In his new memoir “A Promised Land,” former President Barack Obama directly attacks ex-Alaska Governor Sarah Palin, claiming that she brought “xenophobia, anti-intellectualism, paranoid conspiracy theories, and antipathy towards black and brown folks” to the Republican Party. He also claimed that his presidential victory in 2008 gave rise to racial tensions in the United States that Donald Trump later took advantage of.

“It was as if my very presence in the White House had triggered a deep-seated panic, a sense that the natural order had been disrupted,” Obama wrote. “Which is exactly what Donald Trump understood when he started peddling assertions that I had not been born in the United States and was thus an illegitimate president.
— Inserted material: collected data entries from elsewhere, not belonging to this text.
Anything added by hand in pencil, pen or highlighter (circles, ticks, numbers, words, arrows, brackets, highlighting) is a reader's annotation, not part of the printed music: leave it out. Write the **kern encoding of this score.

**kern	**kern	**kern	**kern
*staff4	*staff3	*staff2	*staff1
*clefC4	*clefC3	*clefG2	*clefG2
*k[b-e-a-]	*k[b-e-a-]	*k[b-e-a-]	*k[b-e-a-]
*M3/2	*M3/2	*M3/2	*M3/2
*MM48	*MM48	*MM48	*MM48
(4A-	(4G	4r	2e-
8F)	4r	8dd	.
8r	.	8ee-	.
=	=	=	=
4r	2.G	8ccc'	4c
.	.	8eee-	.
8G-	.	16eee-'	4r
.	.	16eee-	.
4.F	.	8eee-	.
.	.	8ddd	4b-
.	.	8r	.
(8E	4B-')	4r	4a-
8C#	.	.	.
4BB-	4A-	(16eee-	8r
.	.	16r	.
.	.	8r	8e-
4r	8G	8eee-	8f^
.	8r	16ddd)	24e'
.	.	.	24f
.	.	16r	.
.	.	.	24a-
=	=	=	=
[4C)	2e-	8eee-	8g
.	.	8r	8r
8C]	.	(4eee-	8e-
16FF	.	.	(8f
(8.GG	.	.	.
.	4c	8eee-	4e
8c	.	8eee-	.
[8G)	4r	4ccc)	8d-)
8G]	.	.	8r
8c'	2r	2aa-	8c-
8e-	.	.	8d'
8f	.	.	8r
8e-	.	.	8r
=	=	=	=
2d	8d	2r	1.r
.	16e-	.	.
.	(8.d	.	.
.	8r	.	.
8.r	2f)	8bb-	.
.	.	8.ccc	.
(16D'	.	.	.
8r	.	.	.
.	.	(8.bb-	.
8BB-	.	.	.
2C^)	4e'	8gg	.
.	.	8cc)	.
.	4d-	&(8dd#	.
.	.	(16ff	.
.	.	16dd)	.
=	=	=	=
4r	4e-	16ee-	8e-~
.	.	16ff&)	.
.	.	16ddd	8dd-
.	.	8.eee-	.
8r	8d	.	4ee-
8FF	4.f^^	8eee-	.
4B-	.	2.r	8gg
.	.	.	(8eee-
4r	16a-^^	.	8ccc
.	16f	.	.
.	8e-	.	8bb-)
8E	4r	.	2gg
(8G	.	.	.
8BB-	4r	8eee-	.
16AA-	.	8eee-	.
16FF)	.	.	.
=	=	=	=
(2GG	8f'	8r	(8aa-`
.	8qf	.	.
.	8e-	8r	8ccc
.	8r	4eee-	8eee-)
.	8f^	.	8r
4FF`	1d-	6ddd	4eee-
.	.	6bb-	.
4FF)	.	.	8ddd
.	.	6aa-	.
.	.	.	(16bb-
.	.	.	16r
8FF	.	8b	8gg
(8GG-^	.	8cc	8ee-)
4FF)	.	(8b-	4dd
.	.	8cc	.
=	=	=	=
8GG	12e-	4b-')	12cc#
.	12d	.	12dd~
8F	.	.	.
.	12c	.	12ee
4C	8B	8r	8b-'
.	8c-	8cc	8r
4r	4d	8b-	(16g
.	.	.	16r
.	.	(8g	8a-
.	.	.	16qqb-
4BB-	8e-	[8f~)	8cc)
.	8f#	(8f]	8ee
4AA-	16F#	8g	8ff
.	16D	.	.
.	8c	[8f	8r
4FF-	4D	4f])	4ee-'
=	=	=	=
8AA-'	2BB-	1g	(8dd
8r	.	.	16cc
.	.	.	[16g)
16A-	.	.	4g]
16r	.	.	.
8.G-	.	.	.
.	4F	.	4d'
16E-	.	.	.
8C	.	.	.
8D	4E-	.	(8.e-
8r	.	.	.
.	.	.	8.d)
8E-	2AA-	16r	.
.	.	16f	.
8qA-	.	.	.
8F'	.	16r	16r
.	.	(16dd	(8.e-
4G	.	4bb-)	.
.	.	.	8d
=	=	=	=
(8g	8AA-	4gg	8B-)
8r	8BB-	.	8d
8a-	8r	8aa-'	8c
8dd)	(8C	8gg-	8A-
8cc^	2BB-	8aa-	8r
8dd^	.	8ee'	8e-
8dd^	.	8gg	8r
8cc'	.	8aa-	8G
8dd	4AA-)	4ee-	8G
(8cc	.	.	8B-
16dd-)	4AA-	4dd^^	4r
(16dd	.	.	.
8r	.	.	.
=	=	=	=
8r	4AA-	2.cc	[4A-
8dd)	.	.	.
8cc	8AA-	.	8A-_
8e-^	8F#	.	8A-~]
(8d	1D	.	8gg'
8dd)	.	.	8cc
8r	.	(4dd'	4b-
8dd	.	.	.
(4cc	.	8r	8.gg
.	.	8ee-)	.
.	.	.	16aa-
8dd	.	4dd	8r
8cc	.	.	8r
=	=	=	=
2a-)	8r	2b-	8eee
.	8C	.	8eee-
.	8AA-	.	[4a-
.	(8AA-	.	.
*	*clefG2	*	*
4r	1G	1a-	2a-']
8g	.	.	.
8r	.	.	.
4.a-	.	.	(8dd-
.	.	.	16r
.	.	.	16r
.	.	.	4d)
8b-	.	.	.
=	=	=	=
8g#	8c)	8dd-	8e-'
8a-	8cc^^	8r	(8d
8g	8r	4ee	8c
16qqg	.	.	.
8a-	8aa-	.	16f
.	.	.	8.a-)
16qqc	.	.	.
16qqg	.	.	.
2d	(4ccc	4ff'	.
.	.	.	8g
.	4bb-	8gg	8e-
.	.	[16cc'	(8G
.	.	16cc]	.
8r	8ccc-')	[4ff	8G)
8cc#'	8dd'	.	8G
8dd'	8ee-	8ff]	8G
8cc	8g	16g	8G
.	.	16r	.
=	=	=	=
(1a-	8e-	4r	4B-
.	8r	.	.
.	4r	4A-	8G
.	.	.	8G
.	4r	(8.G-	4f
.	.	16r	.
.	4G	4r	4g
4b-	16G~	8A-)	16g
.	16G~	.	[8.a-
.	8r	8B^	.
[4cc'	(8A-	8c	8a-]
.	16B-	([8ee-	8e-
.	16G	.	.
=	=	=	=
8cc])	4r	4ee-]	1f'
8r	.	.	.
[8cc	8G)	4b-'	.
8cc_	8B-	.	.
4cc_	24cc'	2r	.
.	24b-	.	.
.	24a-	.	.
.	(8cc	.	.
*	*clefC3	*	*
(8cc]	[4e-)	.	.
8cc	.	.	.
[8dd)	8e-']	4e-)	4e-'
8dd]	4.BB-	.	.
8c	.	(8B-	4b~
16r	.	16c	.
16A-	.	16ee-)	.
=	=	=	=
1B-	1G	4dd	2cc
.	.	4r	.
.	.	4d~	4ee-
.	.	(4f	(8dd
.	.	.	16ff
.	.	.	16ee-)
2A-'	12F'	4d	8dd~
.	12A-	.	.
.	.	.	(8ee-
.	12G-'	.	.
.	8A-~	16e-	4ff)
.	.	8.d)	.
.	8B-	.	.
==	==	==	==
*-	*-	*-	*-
For millions of Americans spooked by a Black man in the White House, he promised an elixir for their racial anxiety.”

Later in his book, Obama zeroed in on Palin as he attacked the Republican Party as a whole.

“Through Palin, it seemed as if the dark spirits that had long been lurking on the edges of the modern Republican Party — xenophobia, anti intellectualism, paranoid conspiracy theories, an antipathy toward Black and brown folks — were finding their way to center stage,” Obama wrote in excerpts obtained by CNN.

The former president added that he “wonder(s) sometimes” about whether the late 2008 Republican nominee John McCain would have still picked Palin had he foreseen “her spectacular rise and her validation as a candidate would provide a template for future politicians, shifting his party’s center and the country’s politics overall in a direction he abhorred.”

Obama also made sure to bash Trump, who pushed the 2011 conspiracy theory that Obama was not born in the United States. The former president used Trump’s birtherism claims to also attack the current GOP leadership, claiming that what he described as their appeal to white Americans to oppose his agenda was not much different.

“In that sense, there wasn’t much difference between Trump and [John] Boehner or [Mitch] McConnell. They, too, understood that it didn’t matter whether what they said was true,” he wrote. “In fact, the only difference between Trump’s style of politics and theirs was Trump’s lack of inhibition.”

Obama then outrageously claimed that it was for this reason alone that he chose his Vice President Joe Biden to act as an intermediary with Republicans.

“One of the reasons I’d chosen Joe to act as an intermediary — in addition to his Senate experience and legislative acumen — was my awareness that in McConnell’s mind, negotiations with the vice president didn’t inflame the Republican base in quite the same way that any appearance of cooperation with (Black, Muslim socialist) Obama was bound to do,” the former president wrote.